En 1877, le maire de Bordeaux donnait à l’avenue de Paris, entre le pont de pierre et Cenon, le nom d’Adolphe Thiers, « espérant sans doute que sa notoriété comme chef d’Etat pouvait effacer le parcours politique aussi sinistre que sinueux d’un homme ambitieux, autoritaire et surtout criminel ».

150 après la Commune de Paris réprimée dans le sang par celui qui dirigeait alors le gouvernement provisoire de la France à Versailles, des habitants de la Bastide demandaient en ces termes à Pierre Hurmic de faire machine arrière : dénommer l’avenue, mais aussi l’école et le gymnase éponymes situés dans le quartier. Pour, pourquoi pas, les rebaptiser – « Louise Michel, Flora Tristan, la Commune de Paris ou… » autre, suggèrent-ils. 

Après plusieurs actions menées l’an dernier, dont une pétition qui a réuni à ce jour près de 800 signatures, leur collectif, baptisé Louise Michel, appelle à un nouveau rassemblement au début de l’avenue Thiers, ce vendredi 18 mars, date anniversaire du début de l’insurrection parisienne.

« Massacreur de peuple »

Car après avoir écrit le 11 octobre 2021 au maire de Bordeaux et aux membres du conseil municipal, ce collectif s’est étonné le 15 mars sur Twitter de ne toujours pas avoir reçu de réponse officielle. L’interpellation a été notamment relayée par l’historienne Ludivine Bantigny, qui demande à Pierre Hurmic « comment une grande avenue de Bordeaux, une ville si soucieuse d’histoire, peut encore porter le nom d’un massacreur de peuple ».

« La Ville a toujours répondu aux sollicitations reçues sur cette question », réplique-t-on côté mairie, qui nous fait suivre un courrier signé de Stéphane Gomot, conseiller municipal délégué à la mémoire et au patrimoine, et adressé le 7 janvier dernier à deux des membres du collectif d’habitants – Bertrand Gilardeau et Emmanuelle Bourgeois, celle-ci affirmant ne jamais l’avoir reçu.

Inconnu à cette adresse

Dans cette lettre, l’élu salue leur « engagement et les actions menées pour un travail mémoriel ». Mais il leur fait surtout part du refus de Pierre Hurmic de débaptiser les voies et espaces publics bordelais :

« Au delà des préoccupations pratiques de changement d’adresse pour les riverains, la municipalité a choisi de faire œuvre de pédagogie en installant, sous le nom de certains hommes et certaines femmes, des explications. Ce travail sur les plaques explicatives a d’ores et déjà été engagé sur quelques voies (notamment sur celles rendant hommage à des armateurs ou des négociants bordelais qui ont été impliqués dans le commercer triangulaire et la traite négrière) et il se poursuivra. »

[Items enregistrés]
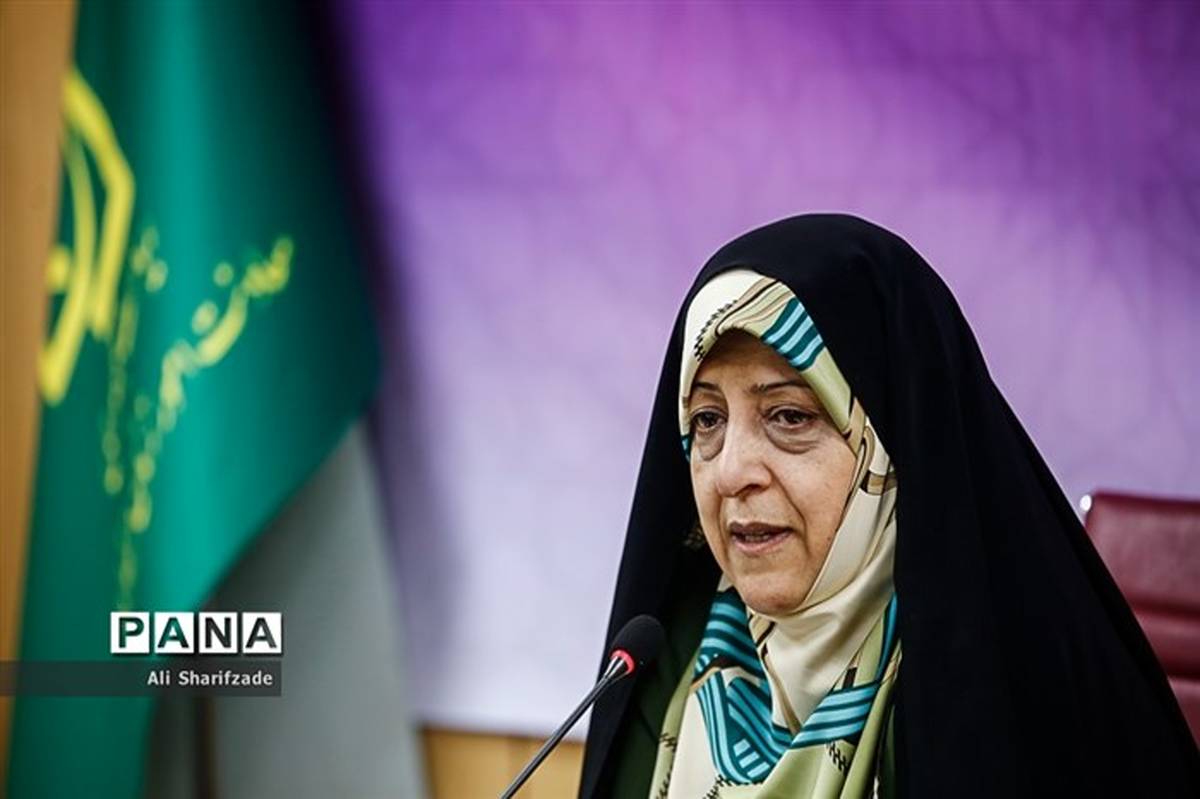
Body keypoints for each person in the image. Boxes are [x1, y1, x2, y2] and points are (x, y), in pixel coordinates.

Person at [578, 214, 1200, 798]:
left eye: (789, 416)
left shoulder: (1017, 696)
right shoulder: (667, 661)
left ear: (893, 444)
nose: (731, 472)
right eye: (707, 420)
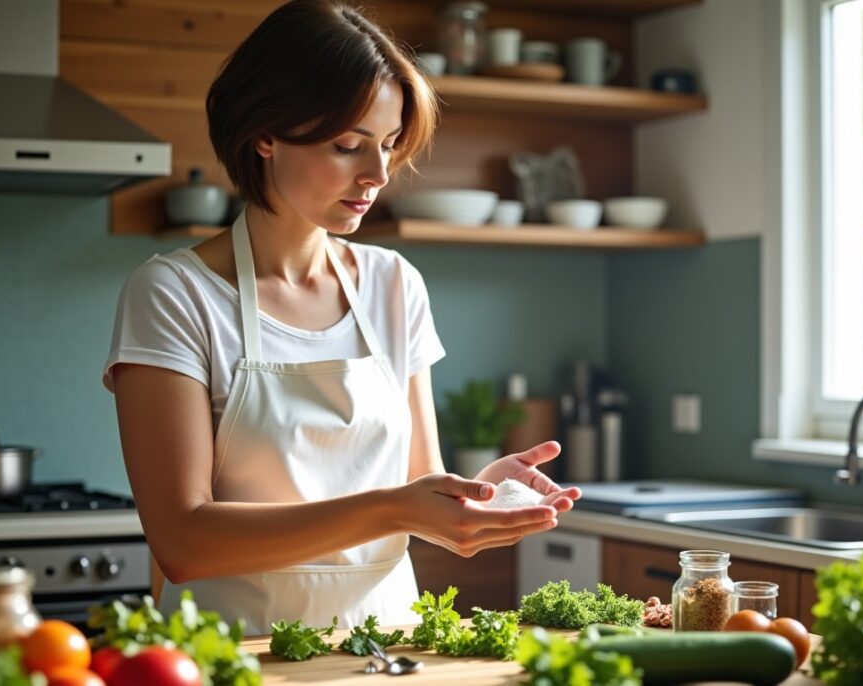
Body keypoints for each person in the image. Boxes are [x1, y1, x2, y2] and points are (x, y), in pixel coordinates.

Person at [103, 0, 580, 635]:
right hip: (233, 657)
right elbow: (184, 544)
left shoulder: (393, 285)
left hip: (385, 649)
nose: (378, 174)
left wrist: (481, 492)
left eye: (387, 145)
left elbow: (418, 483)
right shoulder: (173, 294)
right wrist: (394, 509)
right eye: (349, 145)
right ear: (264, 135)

* * *

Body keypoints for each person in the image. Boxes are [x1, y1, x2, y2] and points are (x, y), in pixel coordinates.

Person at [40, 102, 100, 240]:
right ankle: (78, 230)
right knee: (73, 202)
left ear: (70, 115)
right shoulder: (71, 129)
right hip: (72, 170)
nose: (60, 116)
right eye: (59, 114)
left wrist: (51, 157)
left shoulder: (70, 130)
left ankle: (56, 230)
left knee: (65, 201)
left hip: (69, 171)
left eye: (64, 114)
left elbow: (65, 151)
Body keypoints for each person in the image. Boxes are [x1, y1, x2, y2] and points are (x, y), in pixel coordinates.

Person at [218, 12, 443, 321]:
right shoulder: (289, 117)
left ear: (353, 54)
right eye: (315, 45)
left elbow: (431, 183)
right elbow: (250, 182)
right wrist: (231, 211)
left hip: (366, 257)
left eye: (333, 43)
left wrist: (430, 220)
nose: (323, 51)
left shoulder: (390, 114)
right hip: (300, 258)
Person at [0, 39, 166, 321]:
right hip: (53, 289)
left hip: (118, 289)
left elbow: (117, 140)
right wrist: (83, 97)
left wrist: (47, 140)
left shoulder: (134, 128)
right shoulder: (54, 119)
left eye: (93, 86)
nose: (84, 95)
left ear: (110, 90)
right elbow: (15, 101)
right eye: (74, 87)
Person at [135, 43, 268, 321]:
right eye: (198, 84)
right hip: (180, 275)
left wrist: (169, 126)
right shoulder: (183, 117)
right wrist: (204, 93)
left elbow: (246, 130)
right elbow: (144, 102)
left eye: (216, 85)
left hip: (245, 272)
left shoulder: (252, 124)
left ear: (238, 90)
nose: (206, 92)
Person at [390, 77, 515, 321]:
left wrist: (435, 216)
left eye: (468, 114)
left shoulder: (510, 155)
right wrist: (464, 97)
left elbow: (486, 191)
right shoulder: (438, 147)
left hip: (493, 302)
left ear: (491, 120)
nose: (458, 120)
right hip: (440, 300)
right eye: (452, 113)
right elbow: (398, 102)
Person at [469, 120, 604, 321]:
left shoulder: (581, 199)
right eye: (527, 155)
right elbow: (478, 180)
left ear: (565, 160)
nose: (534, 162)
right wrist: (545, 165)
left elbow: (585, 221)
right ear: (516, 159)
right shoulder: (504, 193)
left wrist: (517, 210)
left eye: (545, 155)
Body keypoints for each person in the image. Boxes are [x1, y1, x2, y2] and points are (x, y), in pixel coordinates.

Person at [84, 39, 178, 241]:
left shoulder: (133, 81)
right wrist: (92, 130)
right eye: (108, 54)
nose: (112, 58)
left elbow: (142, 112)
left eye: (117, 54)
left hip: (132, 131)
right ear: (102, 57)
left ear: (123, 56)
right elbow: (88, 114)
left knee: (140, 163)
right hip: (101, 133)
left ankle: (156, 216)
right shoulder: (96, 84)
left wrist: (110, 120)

--

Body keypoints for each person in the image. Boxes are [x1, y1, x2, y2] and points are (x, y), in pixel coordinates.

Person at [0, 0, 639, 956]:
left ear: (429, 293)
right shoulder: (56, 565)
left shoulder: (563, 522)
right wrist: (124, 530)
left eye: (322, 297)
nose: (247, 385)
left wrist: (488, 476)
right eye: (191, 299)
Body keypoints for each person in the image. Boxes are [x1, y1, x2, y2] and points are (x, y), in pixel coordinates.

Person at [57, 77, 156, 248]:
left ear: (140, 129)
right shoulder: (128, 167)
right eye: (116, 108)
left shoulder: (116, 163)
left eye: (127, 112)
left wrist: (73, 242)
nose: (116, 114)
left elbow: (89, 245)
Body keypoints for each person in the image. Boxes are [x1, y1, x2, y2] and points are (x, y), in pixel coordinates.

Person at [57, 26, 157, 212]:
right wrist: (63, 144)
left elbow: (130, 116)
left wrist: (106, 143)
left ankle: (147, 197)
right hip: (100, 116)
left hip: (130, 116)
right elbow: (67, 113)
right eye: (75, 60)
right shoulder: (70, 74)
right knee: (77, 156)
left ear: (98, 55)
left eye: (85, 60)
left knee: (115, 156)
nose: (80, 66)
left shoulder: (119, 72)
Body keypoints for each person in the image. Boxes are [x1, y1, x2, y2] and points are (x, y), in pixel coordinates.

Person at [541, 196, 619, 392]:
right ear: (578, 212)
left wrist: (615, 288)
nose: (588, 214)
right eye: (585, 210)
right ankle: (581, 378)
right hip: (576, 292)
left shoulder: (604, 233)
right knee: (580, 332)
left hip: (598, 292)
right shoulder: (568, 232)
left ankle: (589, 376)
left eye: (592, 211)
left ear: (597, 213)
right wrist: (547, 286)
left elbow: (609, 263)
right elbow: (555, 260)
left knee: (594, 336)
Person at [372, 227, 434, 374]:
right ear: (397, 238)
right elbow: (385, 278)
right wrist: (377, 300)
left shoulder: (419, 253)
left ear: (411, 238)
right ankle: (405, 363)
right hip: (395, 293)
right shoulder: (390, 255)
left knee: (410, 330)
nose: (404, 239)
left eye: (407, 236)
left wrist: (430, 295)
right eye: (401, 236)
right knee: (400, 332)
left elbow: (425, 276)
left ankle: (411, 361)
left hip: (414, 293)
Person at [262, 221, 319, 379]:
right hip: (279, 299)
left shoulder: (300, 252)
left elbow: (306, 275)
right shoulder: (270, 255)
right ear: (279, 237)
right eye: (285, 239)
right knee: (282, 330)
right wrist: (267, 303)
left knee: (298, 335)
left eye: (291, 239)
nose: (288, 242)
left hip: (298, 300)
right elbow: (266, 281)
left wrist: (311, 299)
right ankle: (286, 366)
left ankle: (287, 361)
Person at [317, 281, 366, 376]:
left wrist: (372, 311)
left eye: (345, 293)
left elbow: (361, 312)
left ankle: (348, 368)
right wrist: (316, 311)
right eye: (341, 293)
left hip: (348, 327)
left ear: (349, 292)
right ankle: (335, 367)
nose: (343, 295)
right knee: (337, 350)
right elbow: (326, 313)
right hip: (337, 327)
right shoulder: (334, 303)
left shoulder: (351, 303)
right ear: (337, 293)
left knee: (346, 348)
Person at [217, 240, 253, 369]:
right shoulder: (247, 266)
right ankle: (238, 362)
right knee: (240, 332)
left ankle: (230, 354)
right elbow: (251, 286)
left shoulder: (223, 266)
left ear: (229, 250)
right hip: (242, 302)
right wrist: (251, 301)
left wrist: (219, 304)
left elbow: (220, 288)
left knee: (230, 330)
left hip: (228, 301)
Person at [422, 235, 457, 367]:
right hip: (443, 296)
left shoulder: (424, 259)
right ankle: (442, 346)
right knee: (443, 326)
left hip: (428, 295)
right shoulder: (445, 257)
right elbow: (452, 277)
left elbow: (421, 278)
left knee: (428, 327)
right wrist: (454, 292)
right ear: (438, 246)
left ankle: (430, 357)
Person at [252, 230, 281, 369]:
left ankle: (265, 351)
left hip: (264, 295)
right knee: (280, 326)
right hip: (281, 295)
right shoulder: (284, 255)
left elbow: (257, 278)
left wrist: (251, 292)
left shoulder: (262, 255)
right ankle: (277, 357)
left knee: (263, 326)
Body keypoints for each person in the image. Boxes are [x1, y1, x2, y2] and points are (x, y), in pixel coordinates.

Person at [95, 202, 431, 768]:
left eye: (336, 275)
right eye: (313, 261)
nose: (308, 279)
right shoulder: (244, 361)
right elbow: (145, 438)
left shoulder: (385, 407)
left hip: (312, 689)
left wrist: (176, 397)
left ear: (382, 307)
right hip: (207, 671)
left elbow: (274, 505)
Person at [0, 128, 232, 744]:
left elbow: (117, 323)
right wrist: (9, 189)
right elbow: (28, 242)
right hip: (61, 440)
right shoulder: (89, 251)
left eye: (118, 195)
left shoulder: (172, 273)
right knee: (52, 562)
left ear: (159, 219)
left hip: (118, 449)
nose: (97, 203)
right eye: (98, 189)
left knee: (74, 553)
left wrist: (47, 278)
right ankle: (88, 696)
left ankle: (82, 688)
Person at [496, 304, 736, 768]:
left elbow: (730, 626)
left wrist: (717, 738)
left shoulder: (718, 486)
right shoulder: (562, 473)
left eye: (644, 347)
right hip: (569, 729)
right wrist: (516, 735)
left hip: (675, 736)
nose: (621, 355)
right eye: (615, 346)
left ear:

Exercice 1 =
D'après l'extrait sur l'avenue Thiers à Bordeaux, combien de signatures la pétition du collectif a-t-elle réunies à ce jour ?
Exercice 2 =
Poursuivez l'article sur l'avenue Thiers à Bordeaux après sa dernière phrase.

Corrigé 1 =
Près de 800 signatures.

Corrigé 2 =
Y compris pour l’avenue Thiers, indique à Rue89 Bordeaux Stéphane Gomot. Dans son courrier, ce dernier signale néanmoins que « pour les équipements publics, et plus particulièrement pour les écoles », la municipalité « partage avec vous la nécessité d’une dénomination qui porte des valeurs positives, voire qui soit source de fierté pour les enfants ».

« Aussi la municipalité et la commission de viographie (NDLR : instance municipale en charge d’attribuer des noms aux voies et équipements de la Ville) étudieront favorablement toute demande émanant de l’ensemble de la communauté éducative pour le changement de dénomination de l’école Thiers. »

L’avenue Thiers au début du XXe siècle Photo : commons.wikimedia.org

Trois moitiés

Le conseiller municipal précise qu’à ce jour, « aucune demande » n’est parvenue à la mairie. Emmanuelle Bourgeois convient que le collectif pour renommer l’avenue Thiers n’est pas encore parvenue à nouer des contacts avec la direction de l’école, et ne s’est pas approchée de parents pour qu’ils soutiennent leur revendication.

Mais cette avocate rappelle que cette condition posée par la mairie, également en vigueur pour d’autres noms d’écoles contestés, comme Paul Bert, lui aussi épinglé dans le Guide du Bordeaux décolonial coécrit par l’association PourquoiPas33, soutien du collectif bastidien), « n’a pas de fondement juridique ».

Aussi, Emmanuelle Bourgeois invite la mairie à prendre les devants pour changer le nom de l’école, a fortiori dans le cas d’Adolphe Thiers. Le collectif souligne en effet que « en dehors de tout moralisme, le bonhomme serait accusé aujourd’hui de crimes pédophiles » – surnommé « président aux trois moitiés », il avait épousé la fille de sa maîtresse, âgée de 15 ans, et entretenu une liaison avec la cadette de celle-ci.

« Cancel culture » ?

Les habitants de la Bastide comptent donc poursuivre leur mobilisation pour informer la population sur l’histoire de ce chef d’État controversé, mais aussi sur des pans de l’histoire de France – les révolutions de 1848 et de la Commune -, qui tendent à disparaitre des manuels scolaires. Emmanuelle Bourgeois affirme qu’ils continueront à exiger une concertation pour renommer cette avenue :

« Si cela n’aboutit pas, car ce serait par exemple très embêtant pour les commerçants, et que c’est argumenté, on pourrait l’entendre. Mais il faudrait au moins qu’on puisse en discuter et réfléchir. C’est étonnant pour nous qu’une mairie de gauche ne remette pas en cause cette dénomination et refuse un débat démocratique. Et ce alors que même que d’autres mairies, comme Niort, ont entrepris de renommer des rues Thiers. »

Celle de Bordeaux redoute-t-elle le procès en « cancel culture » que les franges réacs ne manqueraient pas de lui faire ?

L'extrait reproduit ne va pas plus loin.